Sancrucensis

Pater Edmund Waldstein's Blog


Paraprosdokian in Funeral Sermons

Fr. Paul Scalia’s sermon at the recent funeral of his father, Justice Antonin Scalia, was an excellent model of what a funeral sermon should be— both as rhetoric and as theology.

The main body of the sermon (after the greetings) begins with the rhetorical device of paraprosdokian:

We are gathered here because of one man. A man known personally to many of us, known only by reputation to even more. A man loved by many, scorned by others. A man known for great controversy, and for great compassion. That man, of course, is Jesus of Nazareth.

Paraprosdokian is peculiarly appropriate to funeral sermons— the congregation expects them to be about the deceased, but they are really about God. One of the most famous of all funeral orations, Massillon’s sermon for the funeral of King Louis XIV begins with a similar device. Massillon began by reading his text:

Behold I am become great, and have gone beyond all in wisdom, that were before me in Jerusalem… and I have perceived that in these also there was labour, and vexation of spirit.

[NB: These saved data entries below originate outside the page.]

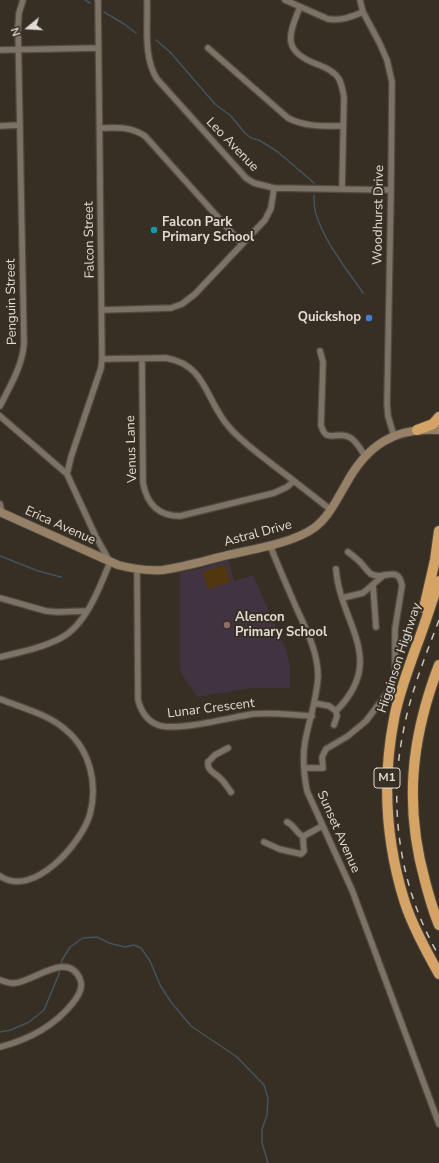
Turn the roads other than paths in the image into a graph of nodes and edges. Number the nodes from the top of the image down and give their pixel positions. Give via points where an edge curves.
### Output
1 (23, 0) edge
2 (98, 0) edge
3 (147, 0) edge
4 (285, 0) edge
5 (360, 0) edge
6 (300, 7) junction
7 (363, 12) junction
8 (98, 48) junction
9 (208, 48) dead end
10 (18, 49) junction
11 (0, 50) edge
12 (19, 125) junction
13 (0, 126) edge
14 (344, 126) junction
15 (100, 128) junction
16 (274, 188) junction
17 (342, 189) junction
18 (391, 190) junction
19 (242, 244) junction
20 (102, 310) junction
21 (320, 351) dead end
22 (102, 359) junction
23 (142, 360) junction
24 (0, 406) edge
25 (0, 416) edge
26 (439, 417) edge
27 (417, 430) junction
28 (439, 430) edge
29 (394, 436) junction
30 (365, 456) junction
31 (67, 474) junction
32 (294, 481) junction
33 (0, 504) edge
34 (331, 510) junction
35 (1, 512) edge
36 (439, 531) edge
37 (270, 545) junction
38 (348, 552) dead end
39 (110, 562) junction
40 (336, 569) dead end
41 (137, 570) junction
42 (384, 575) junction
43 (439, 581) edge
44 (373, 585) junction
45 (0, 598) edge
46 (342, 598) junction
47 (87, 611) junction
48 (376, 627) dead end
49 (0, 657) edge
50 (439, 665) edge
51 (404, 683) junction
52 (0, 699) edge
53 (314, 703) junction
54 (336, 711) junction
55 (312, 716) junction
56 (334, 725) dead end
57 (228, 748) dead end
58 (304, 768) junction
59 (232, 792) dead end
60 (287, 822) dead end
61 (322, 826) junction
62 (304, 837) junction
63 (264, 842) dead end
64 (0, 876) edge
65 (439, 925) edge
66 (439, 974) edge
67 (0, 980) edge
68 (0, 1047) edge
69 (439, 1124) edge

1 - 10 street, Penguin Street via 19,13
2 - 8 street, Falcon Street
3 - 16 street, Leo Avenue via 150,65 157,79 241,173 254,183
4 - 6 street
5 - 7 street, Woodhurst Drive
6 - 7 street via 335,20 343,20
6 - 14 street via 291,32 293,47 297,54 326,67 339,79 344,97
7 - 18 street, Woodhurst Drive via 384,51 392,82
8 - 10 street
8 - 15 street, Falcon Street
9 - 14 street via 288,118 315,126
10 - 11 street
10 - 12 street, Penguin Street
12 - 13 street
12 - 24 street, Penguin Street via 24,344 17,373
14 - 17 street
15 - 19 street via 129,128 145,136
15 - 20 street, Falcon Street
16 - 17 street, Leo Avenue
16 - 19 street via 269,214
17 - 18 street, Leo Avenue
18 - 29 street, Woodhurst Drive via 387,404
19 - 20 street via 195,294 182,304 165,308
20 - 22 street, Falcon Street
21 - 30 street via 323,362 322,430 328,436 350,438
22 - 23 street
22 - 31 street, Falcon Street via 70,457
23 - 32 street via 166,358 186,364 194,370 228,426
23 - 32 street, Venus Lane via 143,483 145,494 155,508 173,516 180,516 274,493
25 - 31 street
26 - 27 highway via 433,424
27 - 28 street, Astral Drive
27 - 29 street, Astral Drive
29 - 30 street, Astral Drive
30 - 34 street, Astral Drive via 351,474
31 - 39 street
32 - 34 street
33 - 35 street
34 - 37 street, Astral Drive via 321,522 308,531
35 - 39 street, Erica Avenue
36 - 51 highway via 435,560
37 - 41 street, Astral Drive via 175,568
37 - 53 street, Sunset Avenue via 315,654 318,675
38 - 42 street via 370,573 375,576
39 - 41 street, Astral Drive
39 - 47 street
40 - 46 street via 338,589
41 - 55 street, Lunar Crescent via 138,700 140,709 146,717 159,726 176,727 253,714
42 - 44 street
42 - 58 street via 398,576 402,586 395,629 395,675 391,688 366,721 326,749 322,757 323,768
43 - 51 highway, Higginson Highway / M1
44 - 46 street via 360,595
44 - 48 street
45 - 47 street via 46,611
46 - 54 street via 353,623 361,662 353,689
47 - 49 street via 62,638
50 - 65 highway, M1 via 421,717 412,784 415,835
51 - 66 highway, Higginson Highway / M1 via 394,718 387,773 386,802 390,842 405,904
52 - 64 street via 52,720 67,730 77,741 90,766 93,796 90,814 76,841 49,868 39,876 22,881
53 - 54 street via 329,706
53 - 55 street, Sunset Avenue
54 - 56 street
55 - 58 street, Sunset Avenue via 305,743
57 - 59 street via 215,755 207,766
58 - 61 street, Sunset Avenue via 307,791
60 - 62 street
61 - 62 street
61 - 69 street, Sunset Avenue via 352,890
62 - 63 street via 304,851 301,854
67 - 68 street via 20,983 53,969 67,967 79,978 81,991 66,1012 54,1022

Then he is supposed to have paused for a long time, letting the words sink in. The congregation expects him to speak of the greatness of “Louis le Grand,” but when, at last, he continued, he cried out:

Dieu seul est grand, mes frères et dans ces derniers moments surtout où il préside à la mort des rois de la terre : plus leur gloire et leur puissance ont éclaté, plus, en s’évanouissant alors, elles rendent hommage à sa grandeur suprême : Dieu paroît tout ce quil est, et l’homme n’est plus rien de tout ce qu’il croyoit être.

God only is great, my brethren; and above all in those last moments when He presides at the death of the kings of the earth. The more their glory and their power have shone forth, the more in vanishing then do they render homage to His supreme greatness; God then appears all that He is, and man is no more at all that which he believed himself to be. (trans. E.C. Dargan)

In a letter to a protestant minister, Justice Scalia noted that funeral sermons are particularly suited to preaching the Gospel to those who need to hear it:

Weddings and funerals (but especially funerals) are the principal occasions left in modern America when you can preach the Good News not just to the faithful, but to those who have never really heard it.

This is certainly true. In the parishes in which I am now, I preach at many funerals to a congregation of nominal Catholics. Such nominal Catholics have often given little thought to God, and usually wouldn’t take any talk of Him seriously. But confronted as they are with the death of a near relation or friend— with that ultimate seriousness of death— they are suddenly willing to listen.



3 responses to “Paraprosdokian in Funeral Sermons”

  1. It is off topic, but I can never see the word paraprosdokian without recalling one of Chesterton’s essays in which he relishes the bad poetry of the father of Emily and Charlotte Bronte:
    https://books.google.co.uk/books?id=QtWvMclbR9YC&pg=PA102&lpg=PA102&dq=paraprosdokian+chesterton+bronte&source=bl&ots=KNv4833Ied&sig=xlbT8I9XAJEGGsmx_VNlMSb7j_E&hl=en&sa=X&ved=0ahUKEwiX__fHyonLAhUDPRoKHYzRACQQ6AEIKjAC#v=onepage&q=paraprosdokian%20chesterton%20bronte&f=false

    It is very funny.

    Liked by 1 person

  2. Perhaps it is strange to say, given how numerous was his audience, but I wonder if this was Fr. Scalia’s least-burdened funeral homily: exactly what he would preach for his own, with no need to answer to the cares and worries of a family he knows not so well.

    I have the pleasure to hear his homilies from time to time, and this one, while great indeed, is quite representative of his usual quality.